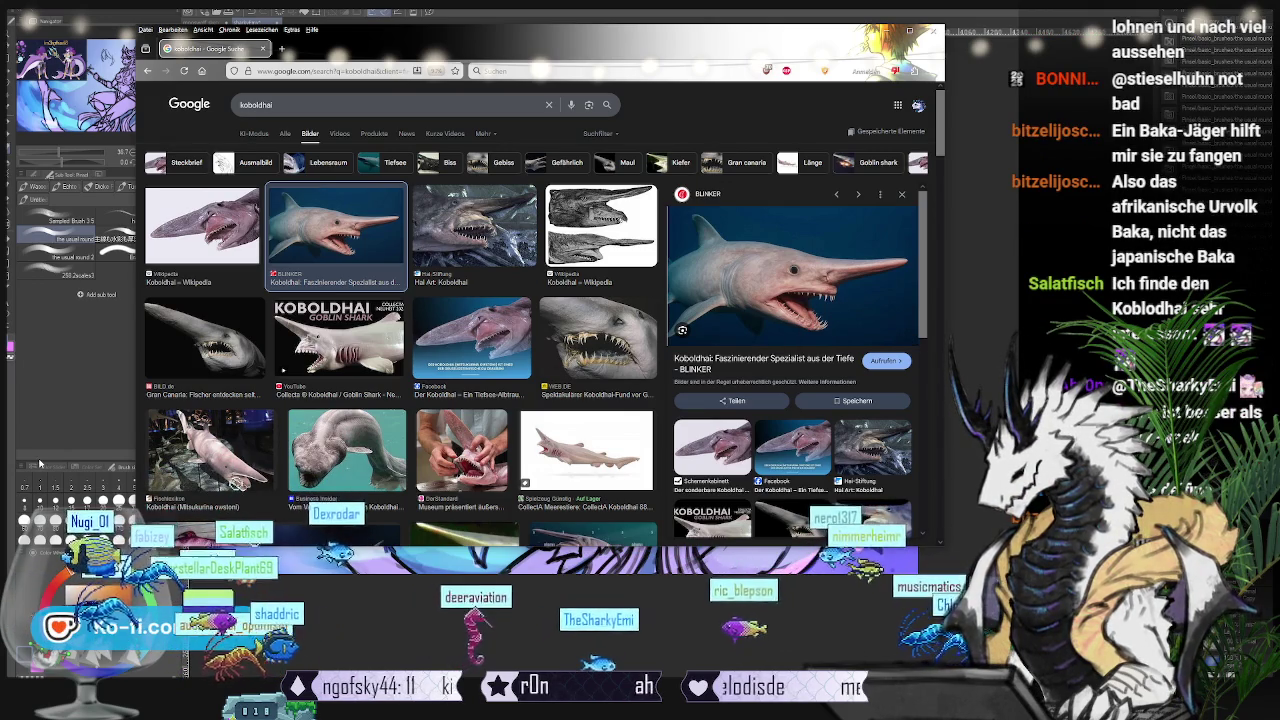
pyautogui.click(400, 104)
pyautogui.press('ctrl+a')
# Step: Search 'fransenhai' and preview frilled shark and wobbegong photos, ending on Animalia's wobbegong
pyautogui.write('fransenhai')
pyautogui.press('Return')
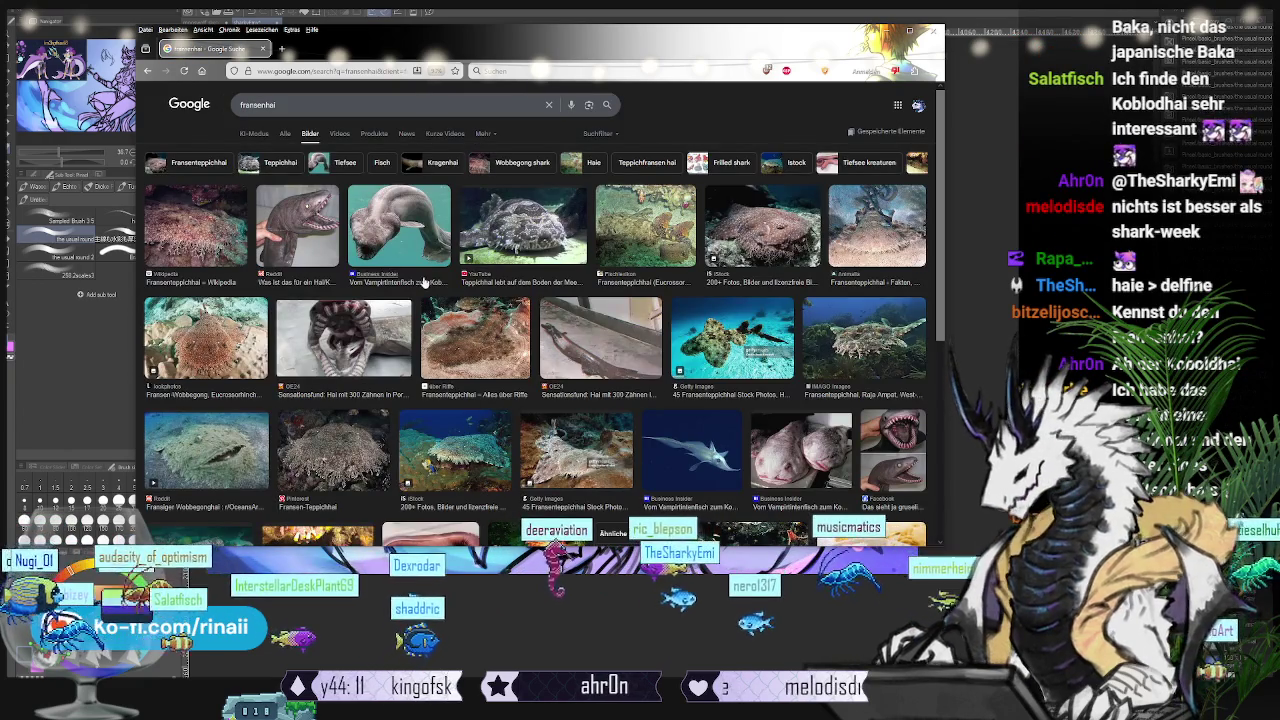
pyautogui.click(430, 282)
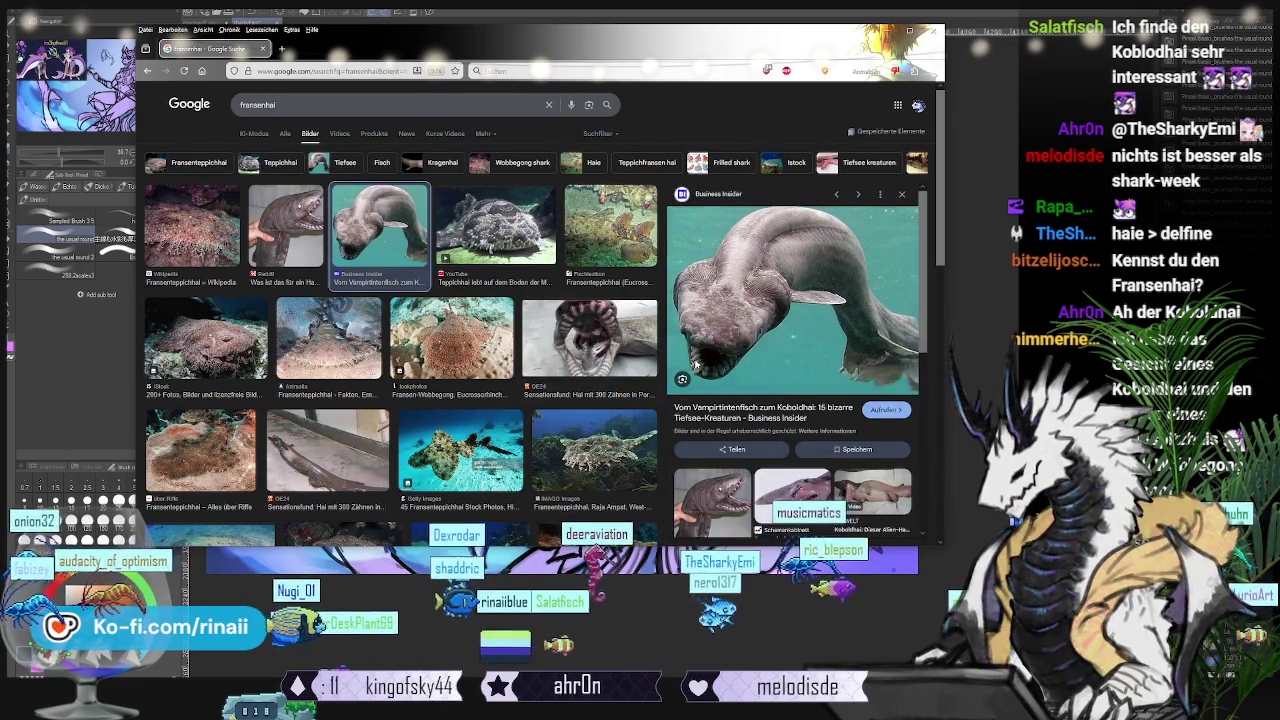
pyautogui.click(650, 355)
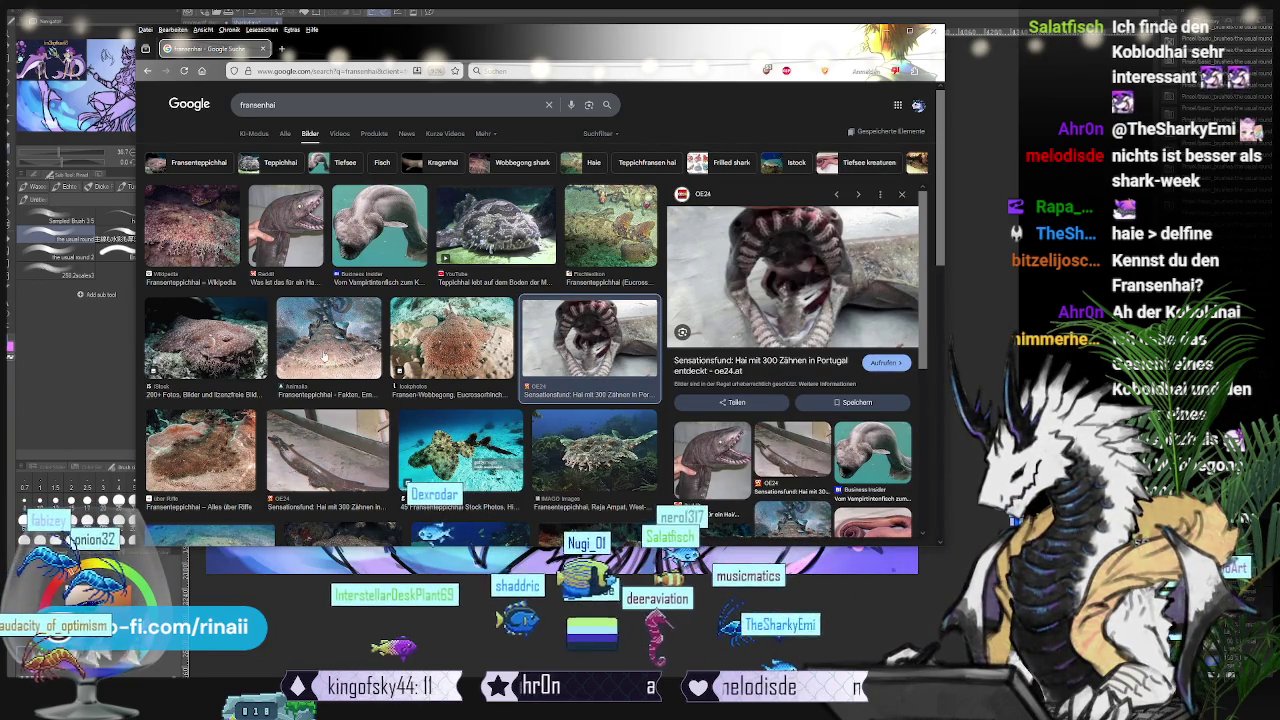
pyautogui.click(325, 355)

* * *

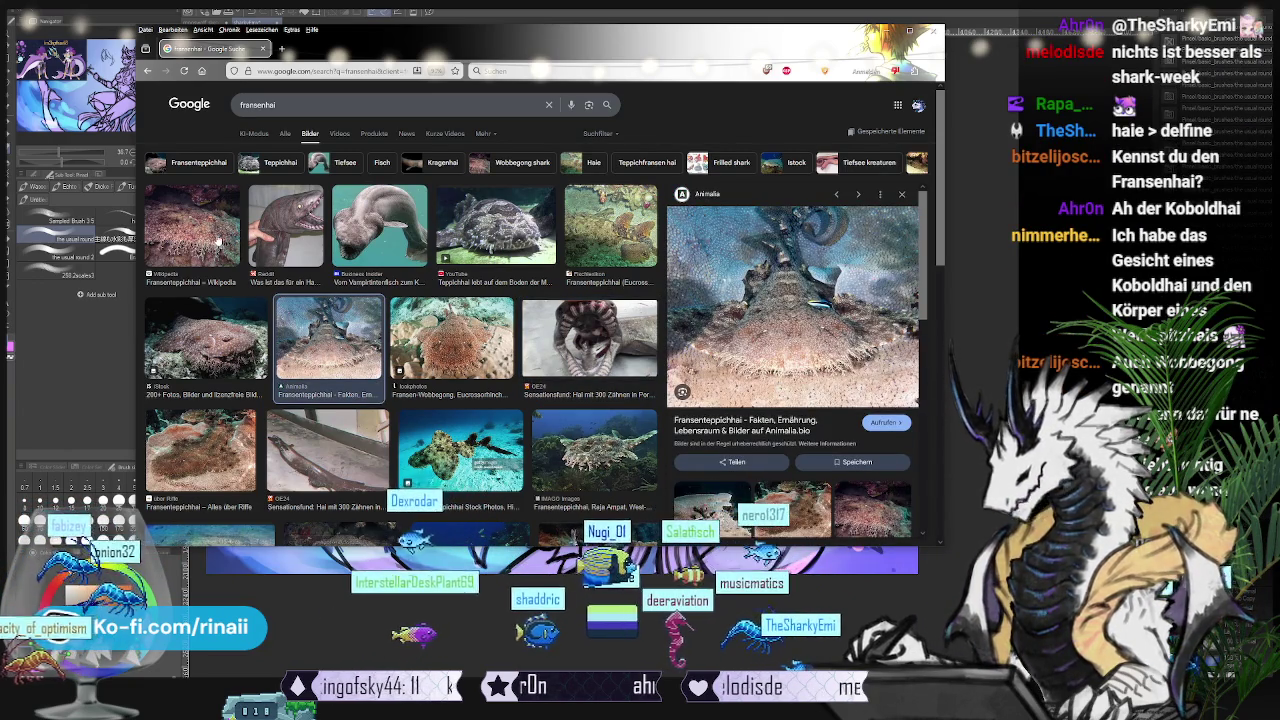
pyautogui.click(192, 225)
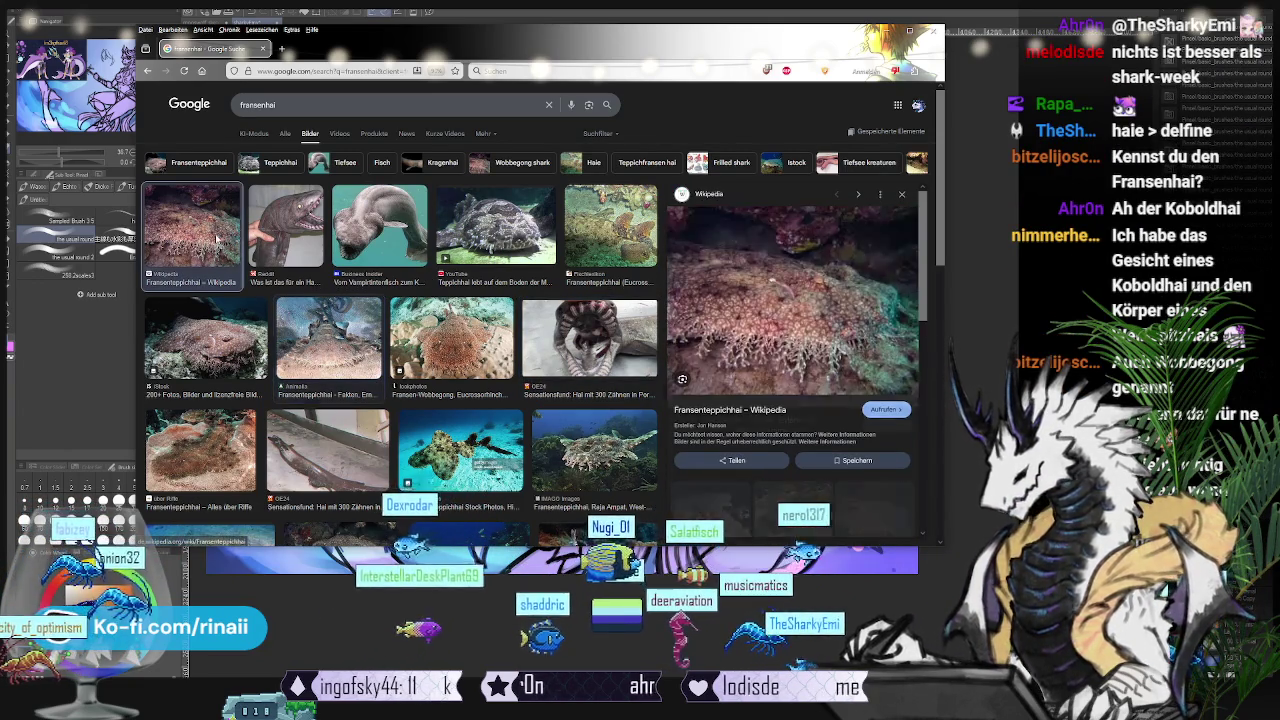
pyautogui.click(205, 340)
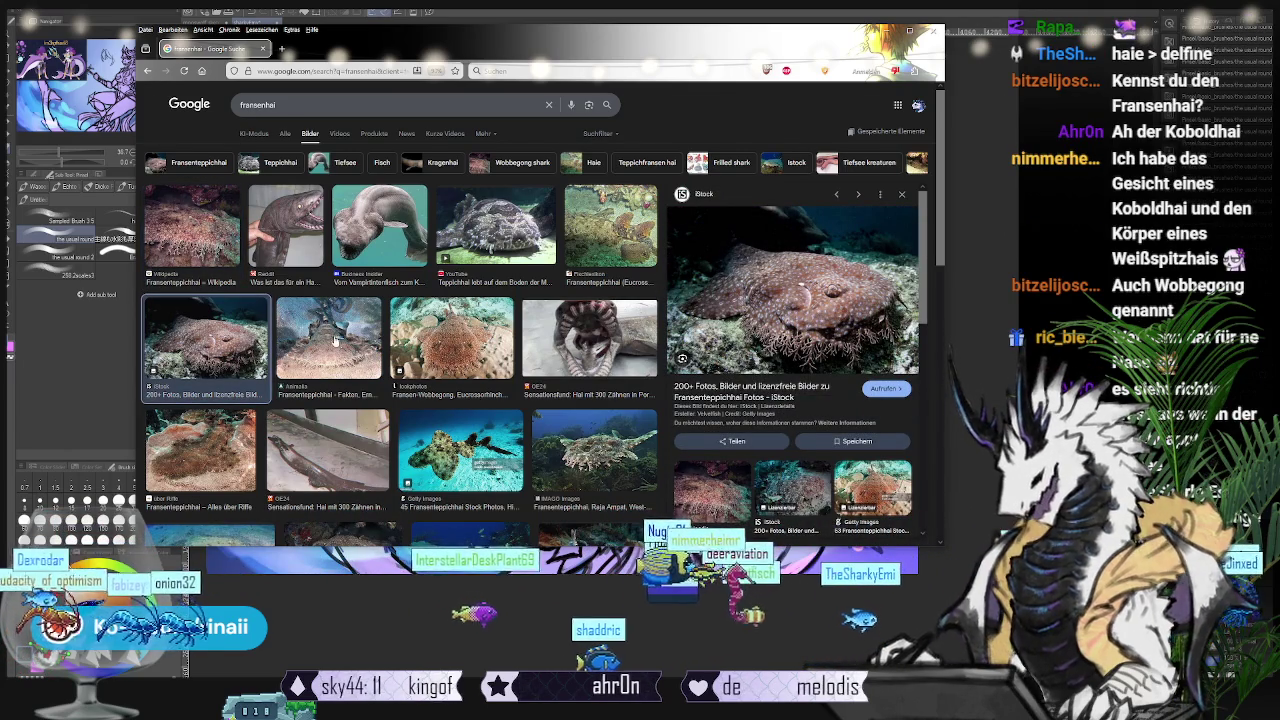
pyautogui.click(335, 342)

...

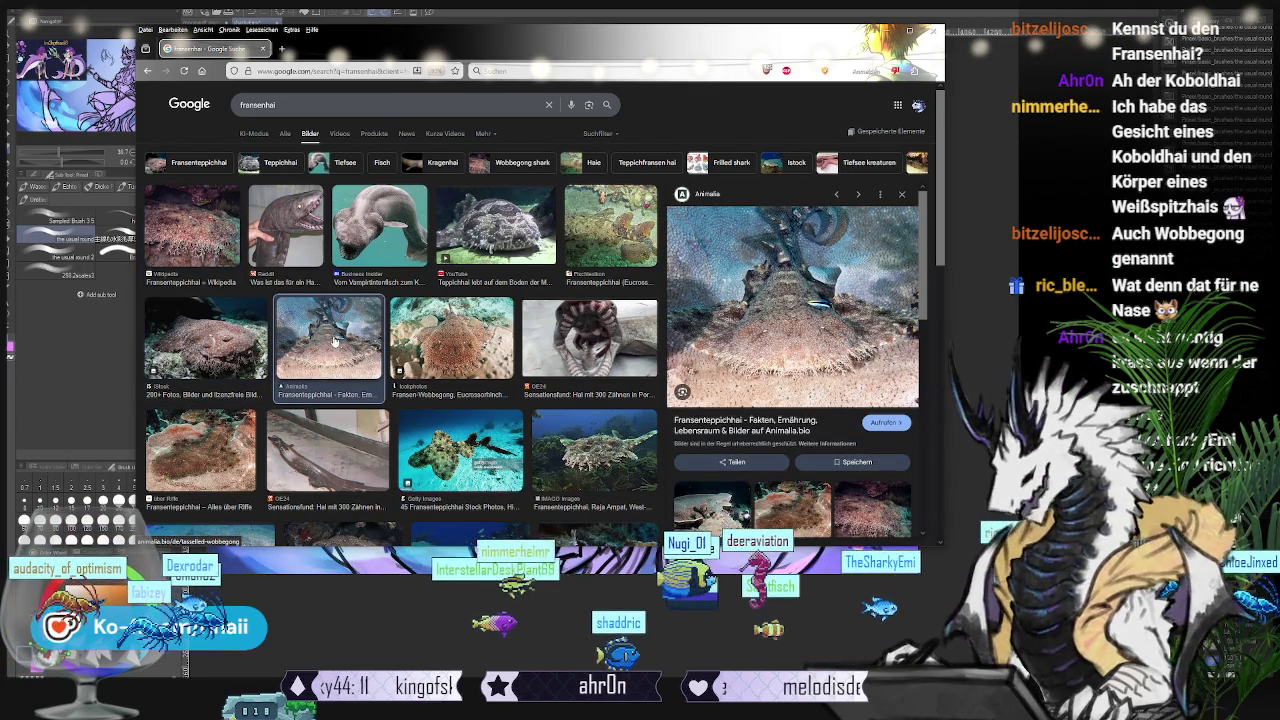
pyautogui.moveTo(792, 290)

What to produce
Transcribe, from the material above, the stretch starting at the line with "# Step: Search" and ending at the line with "pyautogui.click(325, 355)", both included, exactly. Do not carry over pictures.

Expected answer
# Step: Search 'fransenhai' and preview frilled shark and wobbegong photos, ending on Animalia's wobbegong
pyautogui.write('fransenhai')
pyautogui.press('Return')
pyautogui.click(430, 282)
pyautogui.click(650, 355)
pyautogui.click(325, 355)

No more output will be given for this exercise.